In questi ultimi anni i Giardini del Frontone, sono oggetto di cronaca, episodi ed eventi più o meno significativi. Partendo da quell’atto di vandalismo predatorio, che tre anni fa si rivelò, il furto di rame, parte del cablaggio dell’impianto d’illuminazione e a seguito del quale, dopo le proteste dei residenti, il Comune, si adoperò per ripristinarli, riattivando così, le luci dei lampioni preesistenti.

Poche settimane dopo il ripristino delle luci, l’Amministrazione comunale, su sollecitazione dello stesso Assessore, decise di chiudere i cancelli dell’accesso ai giardini durante la notte, rendendo, di fatto, poco necessaria, l’accensione notturna delle stesse luci, fino al mattino successivo. Questa senz’altro, non fu scelta felice, poiché privava i residenti del borgo, di beneficiare degli stessi giardini durante le calde serate estive.

Come se tutto ciò non bastasse, l’efficiente Assessore alle infrastrutture, pensò bene nei mesi successivi, di decidere e poi far deliberare, che anche l’illuminazione dei Giardini del Frontone dovevano rientrare in quel progetto ricompreso con altre limitate zone del centro storico, per il rifacimento di un nuovo impianto d’illuminazione. Tutto questo progetto, in parte già realizzato è stato giustificato in un’ottica del risparmio energetico, dotando i nuovi lampioni di lampade a basso consumo.

Il non indifferente costo di tutto il progetto è stato già motivo delle nostre perplessità riferite in un articolo precedente, questo per l’importante somma investita, che non era certo una priorità del momento, quando ben altri interventi sarebbero stati più necessari, sia per gli stessi Giardini del Frontone, come per l’attraente Parco di S. Margherita, da troppi mesi lasciato nel buio totale, abbandonato a un triste degrado. Ciò nonostante, ci chiediamo ancora, se i nostri Assessori, quello alle infrastrutture Liberati e l’altro delegato per verde pubblico Arcudi, stiano seriamente pensando, alle priorità più urgenti da risolvere per i Giardini del Frontone?
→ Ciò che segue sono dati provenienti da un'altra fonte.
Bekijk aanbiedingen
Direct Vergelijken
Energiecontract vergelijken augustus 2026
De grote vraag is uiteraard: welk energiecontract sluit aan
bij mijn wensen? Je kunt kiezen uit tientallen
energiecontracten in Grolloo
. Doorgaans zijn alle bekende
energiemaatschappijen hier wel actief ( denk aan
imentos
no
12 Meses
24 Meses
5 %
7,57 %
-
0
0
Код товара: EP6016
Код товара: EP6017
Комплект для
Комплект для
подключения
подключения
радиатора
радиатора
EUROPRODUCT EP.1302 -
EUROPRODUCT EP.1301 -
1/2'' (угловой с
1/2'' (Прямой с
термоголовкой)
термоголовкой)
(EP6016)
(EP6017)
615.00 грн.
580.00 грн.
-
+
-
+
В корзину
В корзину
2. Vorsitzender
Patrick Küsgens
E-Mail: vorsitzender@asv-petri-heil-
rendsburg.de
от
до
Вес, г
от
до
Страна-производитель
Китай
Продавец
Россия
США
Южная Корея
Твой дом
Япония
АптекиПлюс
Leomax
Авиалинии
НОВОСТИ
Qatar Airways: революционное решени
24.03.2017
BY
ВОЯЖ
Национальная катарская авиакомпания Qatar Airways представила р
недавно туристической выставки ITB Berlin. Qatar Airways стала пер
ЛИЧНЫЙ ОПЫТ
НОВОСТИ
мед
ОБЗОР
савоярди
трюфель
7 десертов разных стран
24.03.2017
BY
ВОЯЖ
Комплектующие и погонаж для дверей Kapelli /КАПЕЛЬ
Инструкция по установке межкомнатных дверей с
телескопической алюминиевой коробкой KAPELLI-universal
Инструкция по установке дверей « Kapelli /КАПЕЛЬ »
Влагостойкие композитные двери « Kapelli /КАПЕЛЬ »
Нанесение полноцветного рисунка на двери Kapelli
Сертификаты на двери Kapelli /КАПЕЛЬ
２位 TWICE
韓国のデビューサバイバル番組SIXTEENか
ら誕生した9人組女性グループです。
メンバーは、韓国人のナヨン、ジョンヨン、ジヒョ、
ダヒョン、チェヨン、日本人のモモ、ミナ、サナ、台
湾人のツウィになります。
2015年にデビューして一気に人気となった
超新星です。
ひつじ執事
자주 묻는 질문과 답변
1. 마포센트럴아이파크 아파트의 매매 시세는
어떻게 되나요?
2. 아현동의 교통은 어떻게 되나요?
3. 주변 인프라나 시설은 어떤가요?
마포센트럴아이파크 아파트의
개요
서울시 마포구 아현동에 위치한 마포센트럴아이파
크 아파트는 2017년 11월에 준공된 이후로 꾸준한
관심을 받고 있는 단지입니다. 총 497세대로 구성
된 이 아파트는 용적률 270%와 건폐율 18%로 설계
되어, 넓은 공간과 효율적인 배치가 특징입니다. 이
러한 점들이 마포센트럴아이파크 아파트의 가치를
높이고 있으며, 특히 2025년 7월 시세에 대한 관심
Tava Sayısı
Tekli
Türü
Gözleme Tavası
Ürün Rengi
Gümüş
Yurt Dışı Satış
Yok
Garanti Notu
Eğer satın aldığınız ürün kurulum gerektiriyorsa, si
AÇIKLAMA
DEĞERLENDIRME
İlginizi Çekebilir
Cominciando dal consolidamento del muro di cinta pericolante e transennata da anni; eseguire il consolidamento delle pietre dell’anfiteatro settecentesco in fondo ai giardini; eseguendo una periodica potatura degli alberi i cui rami sono spesso pericolanti con rischio di caduta sui passanti;

Manutenzione delle vasche d’acqua, spesso ostruite e debordanti nelle aree circostanti; e infine creare un drenaggio per il deflusso delle acque lungo i percorsi centrali e laterali, realizzando griglie intermedie di scolo con pozzetti di raccolta, questo per evitare che a ogni pioggia, i viali siano ridotti a lunghe pozzanghere di fango, insidiose per chi deve andare a piedi, come per i disabili che transitano con le sedie a rotelle.